Cancer. 2009 Nov 15;115(22):5329-38. doi: 10.1002/cncr.24606.


Background: The authors examined potential reasons (sociodemographics, psychologic distress, health behavior, chronic health conditions, access to medical care) for increased prevalence of lower-body functional limitations among long-term (> or =5 years) cancer survivors.

Methods: The authors used National Health Interview Survey data from 2005 through 2007, and defined lower-body functional limitation as reporting difficulty/inability to perform at least 1 of 5 activities (walking approximately one-quarter of a mile; walking up and down 10 steps without rest; standing for 2 hours; stooping, crouching, or kneeling; and lifting 10 lbs). Increased prevalence of lower-body functional limitations was compared between long-term survivors of each of 11 cancer types reported by > or =50 respondents (n = 2143) and persons without cancer history (controls; n = 72,618).
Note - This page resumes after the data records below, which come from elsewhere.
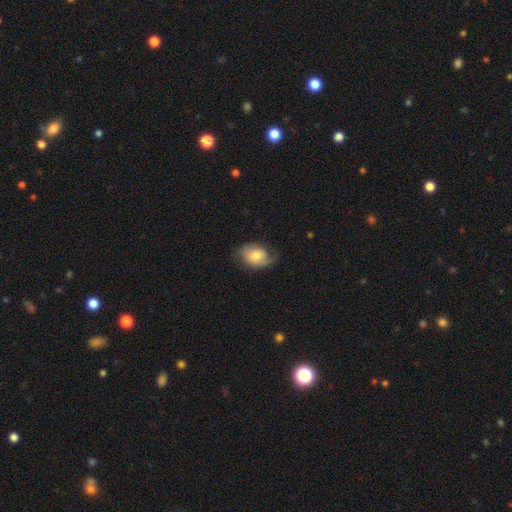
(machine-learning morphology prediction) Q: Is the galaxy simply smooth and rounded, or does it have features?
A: smooth — 58%.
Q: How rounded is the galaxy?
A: in between — 72%.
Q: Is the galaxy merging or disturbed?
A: none — 51%.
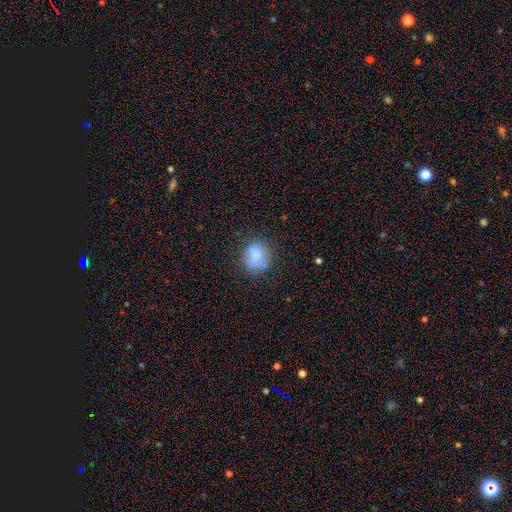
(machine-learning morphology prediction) smooth 81%, featured or disk 10%, star or artifact 9%. Down the decision tree: how rounded — round (67%); merging — none (68%).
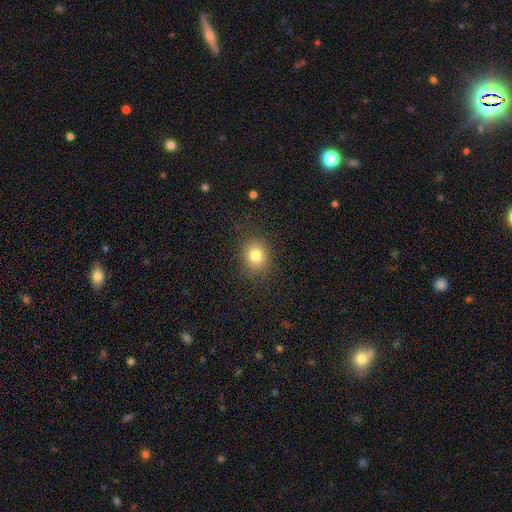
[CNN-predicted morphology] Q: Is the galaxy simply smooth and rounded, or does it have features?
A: smooth — 80%.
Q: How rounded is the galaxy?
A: round — 68%.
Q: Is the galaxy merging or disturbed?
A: none — 85%.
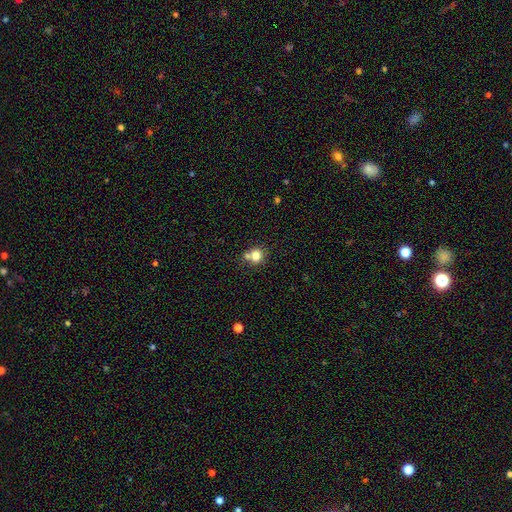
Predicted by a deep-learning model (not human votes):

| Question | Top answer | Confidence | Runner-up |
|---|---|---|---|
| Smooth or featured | smooth | 77% | star or artifact (12%) |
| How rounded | round | 79% | in between (20%) |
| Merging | none | 52% | merger (32%) |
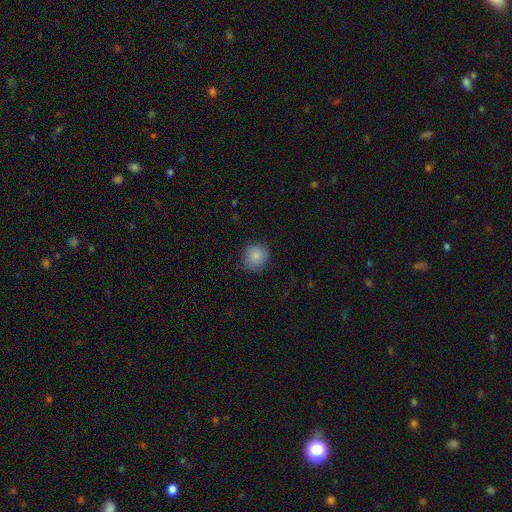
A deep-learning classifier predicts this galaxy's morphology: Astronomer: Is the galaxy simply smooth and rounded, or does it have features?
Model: smooth — 87%.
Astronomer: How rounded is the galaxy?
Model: round — 91%.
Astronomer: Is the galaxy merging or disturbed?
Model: none — 78%.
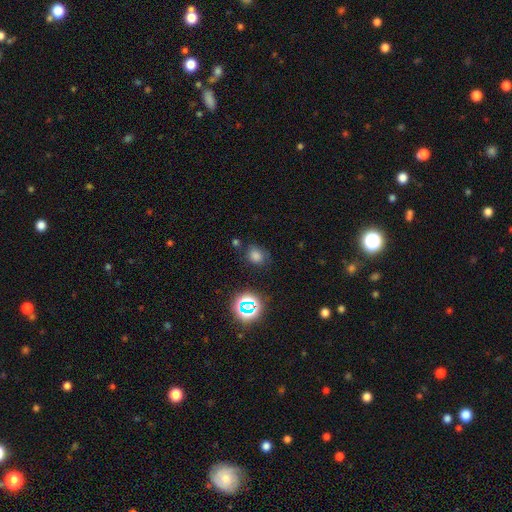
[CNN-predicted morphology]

Results: Among cancer survivors, 57.0% had a lower-body functional limitation versus 26.6% of controls. The unadjusted prevalence of lower-body functional limitations varied by cancer type, ranging from 44.9% (lymphoma survivors) to 88.8% (lung cancer survivors). Long-term lung (odds ratio [OR], 7.91), uterine (OR, 2.41), thyroid (OR, 2.27), cervical (OR, 1.76), ovarian (OR, 1.75), and breast (OR, 1.35) cancer survivors had increased odds of reporting a lower-body functional limitation than controls after adjusting for sociodemographic factors (all P < .05). Differences in the prevalence of arthritis and lower-back pain and in access to medical care explained differences in lower-body functional limitation prevalence between controls and long-term breast, cervical, ovarian, and uterine cancer survivors. Long-term bladder, colorectal, lymphoma, melanoma, and prostate cancer survivors were equally likely to report a lower-body functional limitation as controls.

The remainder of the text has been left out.